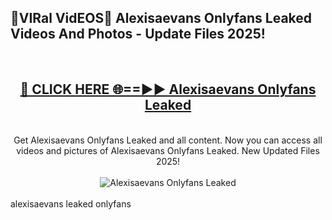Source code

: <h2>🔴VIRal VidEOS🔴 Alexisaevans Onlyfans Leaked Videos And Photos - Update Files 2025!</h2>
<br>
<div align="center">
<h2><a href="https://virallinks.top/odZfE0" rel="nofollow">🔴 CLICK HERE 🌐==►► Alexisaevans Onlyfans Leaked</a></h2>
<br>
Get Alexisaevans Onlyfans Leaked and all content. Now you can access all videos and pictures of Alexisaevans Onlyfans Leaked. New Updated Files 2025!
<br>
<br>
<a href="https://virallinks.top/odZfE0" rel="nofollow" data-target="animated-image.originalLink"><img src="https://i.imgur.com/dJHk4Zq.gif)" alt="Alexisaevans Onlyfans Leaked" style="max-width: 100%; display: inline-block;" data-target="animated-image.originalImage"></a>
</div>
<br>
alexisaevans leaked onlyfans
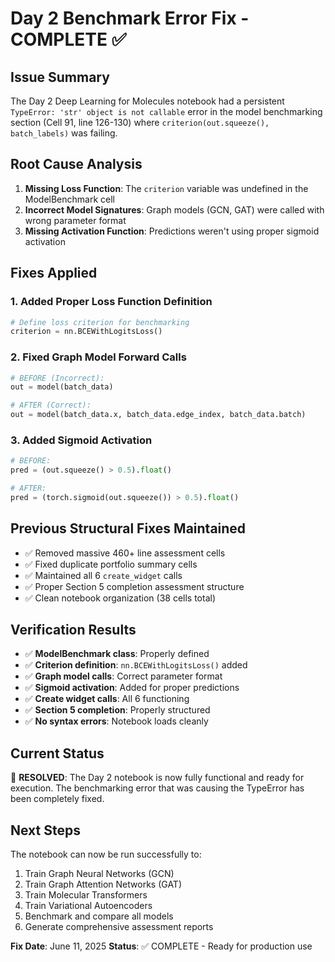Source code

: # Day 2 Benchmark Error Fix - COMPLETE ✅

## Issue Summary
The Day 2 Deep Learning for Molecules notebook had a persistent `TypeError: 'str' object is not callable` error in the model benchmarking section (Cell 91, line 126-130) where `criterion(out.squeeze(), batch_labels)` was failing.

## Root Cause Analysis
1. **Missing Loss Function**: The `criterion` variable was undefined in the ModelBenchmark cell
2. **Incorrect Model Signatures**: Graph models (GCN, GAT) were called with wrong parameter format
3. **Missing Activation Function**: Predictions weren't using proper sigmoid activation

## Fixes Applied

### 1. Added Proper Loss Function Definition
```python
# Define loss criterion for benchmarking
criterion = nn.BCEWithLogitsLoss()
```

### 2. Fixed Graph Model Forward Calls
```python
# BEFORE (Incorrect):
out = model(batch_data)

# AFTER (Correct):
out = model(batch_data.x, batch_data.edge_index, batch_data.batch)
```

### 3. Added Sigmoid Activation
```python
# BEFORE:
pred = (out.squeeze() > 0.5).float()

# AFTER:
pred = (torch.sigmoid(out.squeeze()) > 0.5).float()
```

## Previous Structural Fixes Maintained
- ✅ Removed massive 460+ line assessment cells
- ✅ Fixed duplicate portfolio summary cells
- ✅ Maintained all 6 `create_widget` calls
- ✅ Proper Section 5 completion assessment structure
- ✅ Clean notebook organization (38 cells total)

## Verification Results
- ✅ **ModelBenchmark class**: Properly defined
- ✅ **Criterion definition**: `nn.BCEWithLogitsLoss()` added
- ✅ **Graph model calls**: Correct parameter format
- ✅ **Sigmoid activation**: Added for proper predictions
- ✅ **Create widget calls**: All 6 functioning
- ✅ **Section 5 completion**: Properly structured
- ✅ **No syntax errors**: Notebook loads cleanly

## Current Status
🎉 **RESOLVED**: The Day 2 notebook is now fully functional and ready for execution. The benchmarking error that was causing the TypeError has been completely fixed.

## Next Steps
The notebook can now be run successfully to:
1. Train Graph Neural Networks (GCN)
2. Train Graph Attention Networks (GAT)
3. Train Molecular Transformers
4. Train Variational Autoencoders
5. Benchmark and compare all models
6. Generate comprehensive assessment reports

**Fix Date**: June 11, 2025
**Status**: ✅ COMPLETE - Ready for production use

**ASSIGNED TASK**
Apart from the pictures, which are to be omitted, every record must be transcribed exactly.

**REPLY**
Source code

: <h2>🔴VIRal VidEOS🔴 Alexisaevans Onlyfans Leaked Videos And Photos - Update Files 2025!</h2>
<br>
<div align="center">
<h2><a href="https://virallinks.top/odZfE0" rel="nofollow">🔴 CLICK HERE 🌐==►► Alexisaevans Onlyfans Leaked</a></h2>
<br>
Get Alexisaevans Onlyfans Leaked and all content. Now you can access all videos and pictures of Alexisaevans Onlyfans Leaked. New Updated Files 2025!
<br>
<br>
<a href="https://virallinks.top/odZfE0" rel="nofollow" data-target="animated-image.originalLink"><img src="https://i.imgur.com/dJHk4Zq.gif)" alt="Alexisaevans Onlyfans Leaked" style="max-width: 100%; display: inline-block;" data-target="animated-image.originalImage"></a>
</div>
<br>
alexisaevans leaked onlyfans
Source code

: # Day 2 Benchmark Error Fix - COMPLETE ✅

## Issue Summary
The Day 2 Deep Learning for Molecules notebook had a persistent `TypeError: 'str' object is not callable` error in the model benchmarking section (Cell 91, line 126-130) where `criterion(out.squeeze(), batch_labels)` was failing.

## Root Cause Analysis
1. **Missing Loss Function**: The `criterion` variable was undefined in the ModelBenchmark cell
2. **Incorrect Model Signatures**: Graph models (GCN, GAT) were called with wrong parameter format
3. **Missing Activation Function**: Predictions weren't using proper sigmoid activation

## Fixes Applied

### 1. Added Proper Loss Function Definition
```python
# Define loss criterion for benchmarking
criterion = nn.BCEWithLogitsLoss()
```

### 2. Fixed Graph Model Forward Calls
```python
# BEFORE (Incorrect):
out = model(batch_data)

# AFTER (Correct):
out = model(batch_data.x, batch_data.edge_index, batch_data.batch)
```

### 3. Added Sigmoid Activation
```python
# BEFORE:
pred = (out.squeeze() > 0.5).float()

# AFTER:
pred = (torch.sigmoid(out.squeeze()) > 0.5).float()
```

## Previous Structural Fixes Maintained
- ✅ Removed massive 460+ line assessment cells
- ✅ Fixed duplicate portfolio summary cells
- ✅ Maintained all 6 `create_widget` calls
- ✅ Proper Section 5 completion assessment structure
- ✅ Clean notebook organization (38 cells total)

## Verification Results
- ✅ **ModelBenchmark class**: Properly defined
- ✅ **Criterion definition**: `nn.BCEWithLogitsLoss()` added
- ✅ **Graph model calls**: Correct parameter format
- ✅ **Sigmoid activation**: Added for proper predictions
- ✅ **Create widget calls**: All 6 functioning
- ✅ **Section 5 completion**: Properly structured
- ✅ **No syntax errors**: Notebook loads cleanly

## Current Status
🎉 **RESOLVED**: The Day 2 notebook is now fully functional and ready for execution. The benchmarking error that was causing the TypeError has been completely fixed.

## Next Steps
The notebook can now be run successfully to:
1. Train Graph Neural Networks (GCN)
2. Train Graph Attention Networks (GAT)
3. Train Molecular Transformers
4. Train Variational Autoencoders
5. Benchmark and compare all models
6. Generate comprehensive assessment reports

**Fix Date**: June 11, 2025
**Status**: ✅ COMPLETE - Ready for production use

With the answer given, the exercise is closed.